"Elle est venue nous voir après le concert pour proposer une tournée dans son pays", raconte, encore surpris par cette rencontre avec la programmatrice tanzanienne, Jeannick Arhimann, chanteur-compositeur du groupe Kiltir Maloya, formé à Saint-André (nord-est de La Réunion) en 1998 par cinq cousins.

Au fil des ans, ce groupe qui jouait "pour des mariages, des baptêmes ou des communions" s'est produit "en Australie, en Chine, en Pologne, en Afrique du Sud ou au Zimbabwe", énumère-t-il. Un parcours rendu possible notamment grâce au Sakifo Musik Festival, à Saint-Pierre, où ils ont été repérés dès les premières éditions il y a près de 20 ans.

Depuis, quatre albums sont nés. Leur cinquième sortira à l'automne. "On n'aurait jamais imaginé ça il y a 30 ans", confie Jeannick Arhimann.

Né dans les plantations sucrières de La Réunion à l'époque de l'esclavage, le maloya est à la fois une forme de musique, un chant et une danse. Métissé dès l'origine, avec des éléments d'origine africaine, malgache ou indienne, il était à l'origine un dialogue entre un soliste et un choeur, accompagné de percussions et dédié au culte des ancêtres.

Devenu au fil du temps un chant de résistance, il s'est transformé en expression identitaire, jusqu'à être inscrit en 2009 au patrimoine culturel immatériel de l'Humanité par l'Unesco. Aujourd'hui, environ 300 groupes sont recensés et le maloya bénéficie d'un enseignement spécialisé au conservatoire de Saint-Denis.

- Héritage vivant -

Parallèlement, le maloya se métisse avec le rock, le reggae ou le jazz et continue d'évoluer avec l'introduction de nouveaux instruments.

Des artistes comme Danyèl Waro, 70 ans aujourd'hui et pionnier de sa diffusion à l'international, ont contribué à faire rayonner cette musique bien au-delà de l'île. En 2010, il a reçu le prix de l'Académie Charles-Cros pour l'ensemble de son œuvre.

Dès 1997, Nathalie Natiembé a elle aussi commencé à exporter le maloya, lors de festivals européens. 

D'autres musiciens réunionnais ont suivi cette voie: Lindigo, Christine Salem, Votia, Etinsel Maloya, Maya Kamaty ou encore Flambola.
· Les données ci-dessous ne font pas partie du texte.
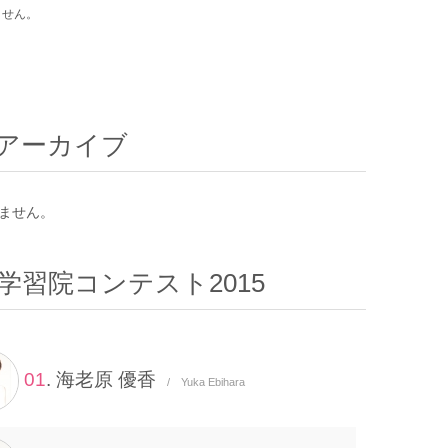
ません。
アーカイブ
ません。
学習院コンテスト2015
01
. 海老原 優香
/ Yuka Ebihara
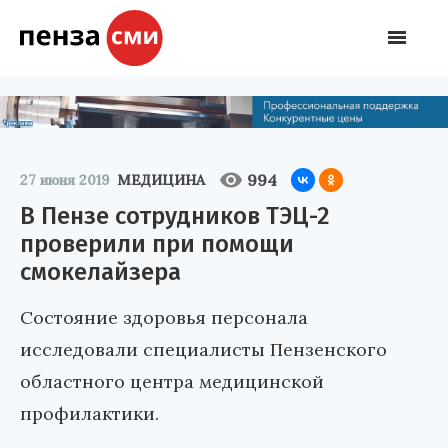
994
27 июня 2019
МЕДИЦИНА
В Пензе сотрудников ТЭЦ-2
проверили при помощи
смокелайзера
Состояние здоровья персонала
исследовали специалисты Пензенского
областного центра медицинской
профилактики.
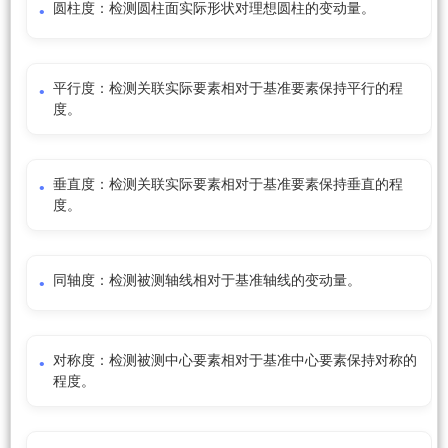
圆柱度：检测圆柱面实际形状对理想圆柱的变动量。
平行度：检测关联实际要素相对于基准要素保持平行的程
度。
垂直度：检测关联实际要素相对于基准要素保持垂直的程
度。
同轴度：检测被测轴线相对于基准轴线的变动量。
对称度：检测被测中心要素相对于基准中心要素保持对称的
程度。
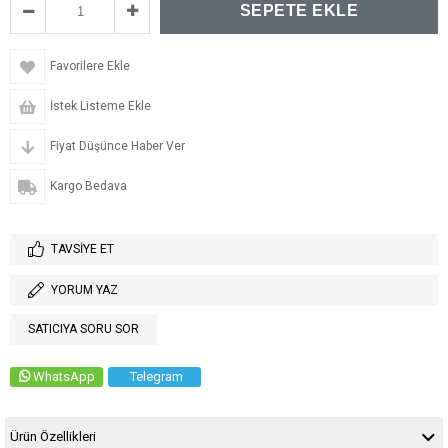
Favorilere Ekle
İstek Listeme Ekle
Fiyat Düşünce Haber Ver
Kargo Bedava
TAVSIYE ET
YORUM YAZ
SATICIYA SORU SOR
WhatsApp
Telegram
Ürün Özellikleri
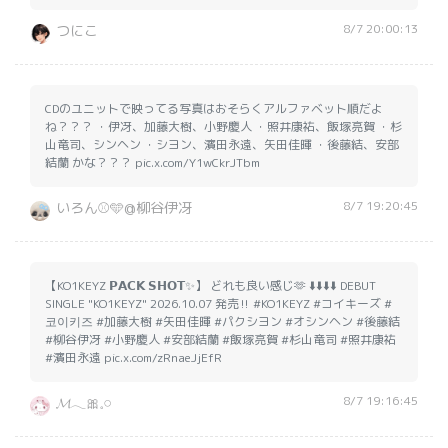
8/7 20:00:13
つにこ
CDのユニットで映ってる写真はおそらくアルファベット順だよ
ね？？？ ・伊冴、加藤大樹、小野慶人 ・照井康祐、飯塚亮賀 ・杉
山竜司、シンヘン ・シヨン、濱田永遠、矢田佳暉 ・後藤結、安部
結蘭 かな？？？ pic.x.com/Y1wCkrJTbm
8/7 19:20:45
いろん⚾️🩵@柳谷伊冴
【KO1KEYZ 𝗣𝗔𝗖𝗞 𝗦𝗛𝗢𝗧✨️】 どれも良い感じ🫶 ⬇️⬇️⬇️⬇️ DEBUT
SINGLE "KO1KEYZ" 2026.10.07 発売‼️ #KO1KEYZ #コイキーズ #
코이키즈 #加藤大樹 #矢田佳暉 #パクシヨン #オシンヘン #後藤結
#柳谷伊冴 #小野慶人 #安部結蘭 #飯塚亮賀 #杉山竜司 #照井康祐
#濱田永遠 pic.x.com/zRnaeJjEfR
8/7 19:16:45
𝓜𓂃🎀𓈒𓏸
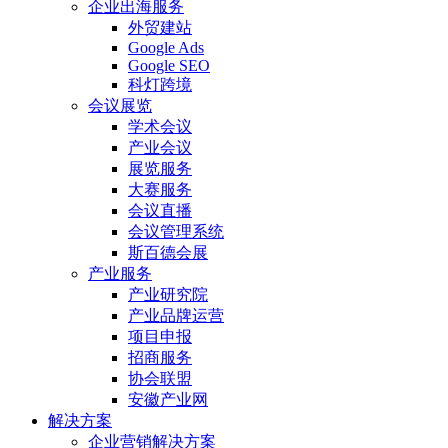
企业出海服务
外贸建站
Google Ads
Google SEO
科灯跨境
会议展览
学术会议
产业会议
展览服务
大赛服务
会议直播
会议管理系统
斯百德会展
产业服务
产业研究院
产业品牌运营
项目申报
招商服务
协会联盟
安徽产业网
解决方案
企业营销解决方案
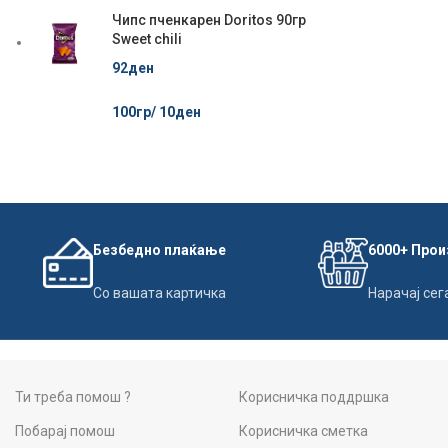
Чипс пченкарен Doritos 90гр
Sweet chili
92
ден
100гр/
10
ден
Безбедно плаќање
6000+ Про
Со вашата картичка
Нарачај сег
Ти треба помош ?
Корисничка поддршка
Побарај помош
Корисничка сметка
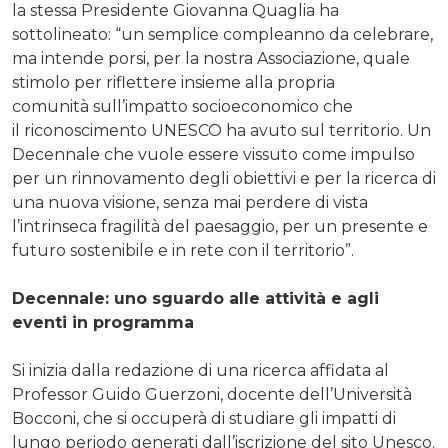
la stessa Presidente Giovanna Quaglia ha
sottolineato: “un semplice compleanno da celebrare,
ma intende porsi, per la nostra Associazione, quale
stimolo per riflettere insieme alla propria
comunità sull’impatto socioeconomico che
il riconoscimento UNESCO ha avuto sul territorio. Un
Decennale che vuole essere vissuto come impulso
per un rinnovamento degli obiettivi e per la ricerca di
una nuova visione, senza mai perdere di vista
l’intrinseca fragilità del paesaggio, per un presente e
futuro sostenibile e in rete con il territorio”.
Decennale: uno sguardo alle attività e agli
eventi in programma
Si inizia dalla redazione di una ricerca affidata al
Professor Guido Guerzoni, docente dell’Università
Bocconi, che si occuperà di studiare gli impatti di
lungo periodo generati dall’iscrizione del sito Unesco.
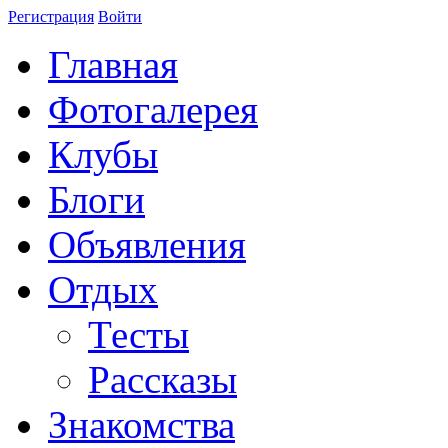
Регистрация
Войти
Главная
Фотогалерея
Клубы
Блоги
Объявления
Отдых
Тесты
Рассказы
Знакомства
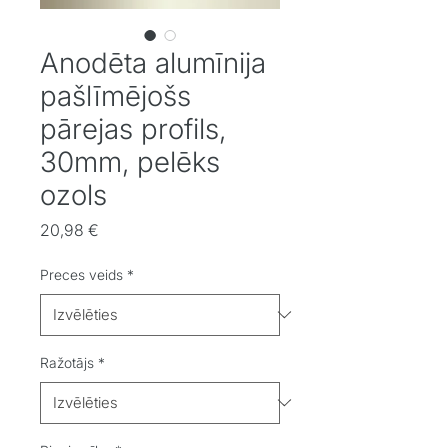
Anodēta alumīnija
pašlīmējošs
pārejas profils,
30mm, pelēks
ozols
Cena
20,98 €
Preces veids
*
Ražotājs
*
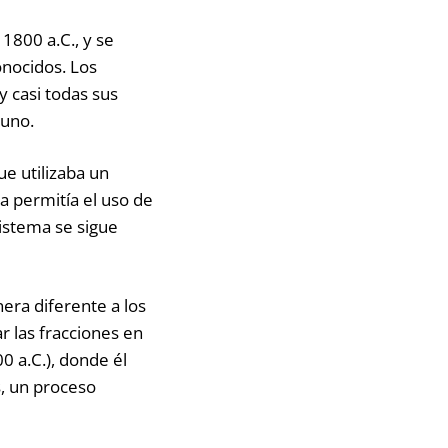
1800 a.C., y se
onocidos. Los
y casi todas sus
 uno.
e utilizaba un
 permitía el uso de
sistema se sigue
era diferente a los
r las fracciones en
0 a.C.), donde él
, un proceso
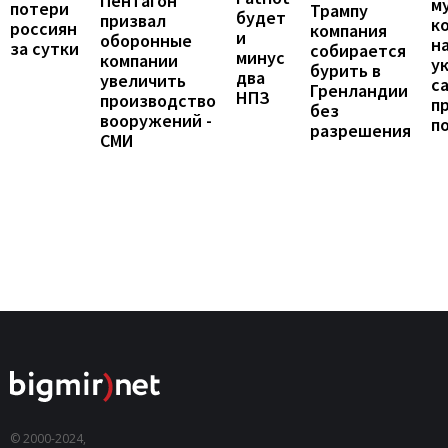
Пентагон
м
потери
Трампу
будет
призвал
к
россиян
компания
и
оборонные
н
за сутки
собирается
минус
компании
у
бурить в
два
увеличить
с
Гренландии
НПЗ
производство
п
без
вооружений -
п
разрешения
СМИ
© 2000-2024,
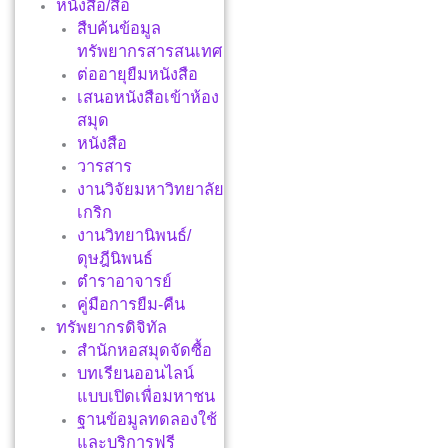
หนังสือ/สื่อ
สืบค้นข้อมูล
ทรัพยากรสารสนเทศ
ต่ออายุยืมหนังสือ
เสนอหนังสือเข้าห้อง
สมุด
หนังสือ
วารสาร
งานวิจัยมหาวิทยาลัย
เกริก
งานวิทยานิพนธ์/
ดุษฎีนิพนธ์
ตำราอาจารย์
คู่มือการยืม-คืน
ทรัพยากรดิจิทัล
สำนักหอสมุดจัดซื้อ
บทเรียนออนไลน์
แบบเปิดเพื่อมหาชน
ฐานข้อมูลทดลองใช้
และบริการฟรี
Tous revendiquent une forme de filiation avec le maloya traditionnel, tout en l'ouvrant à d'autres influences – africaines, malgaches, voire électro ou pop.

Aurus, l'une des figures de cette nouvelle génération, mêle ainsi maloya, pop et électro dans des titres chantés en créole et en anglais, régulièrement programmés dans des festivals français comme les Francofolies de La Rochelle.

À La Réunion, l'Indian Ocean Music Market, organisé en marge du Sakifo, joue un rôle central dans cette ouverture. Il permet aux artistes locaux de rencontrer des programmateurs venus du monde entier et de présenter leur travail dans un cadre professionnel.

"La plupart des artistes réunionnais se sont fait repérer à cette occasion", explique Jérôme Galabert, fondateur du Sakifo et directeur des Francofolies de La Réunion, organisées chaque mois de juin.

Grâce à ce rendez-vous, Kiltir Maloya a pu se produire en Chine, en Australie, en Inde ou encore à Zanzibar (Tanzanie). "L'idée est de donner de la visibilité aux artistes, que cela leur serve de tremplin", souligne Jérôme Galabert.

Pour Kiltir Maloya, c'est l'authenticité qui fait la différence. "On joue avec des instruments traditionnels réunionnais, on chante 100% en créole réunionnais. On emmène la vérité de la musique, c'est ça qui plaît", assure Jeannick Arhimann.

"Et surtout on cherche l'émotion, bien plus que la technique. Notre show est vivant: on sait comment on commence, pas toujours comment on finit."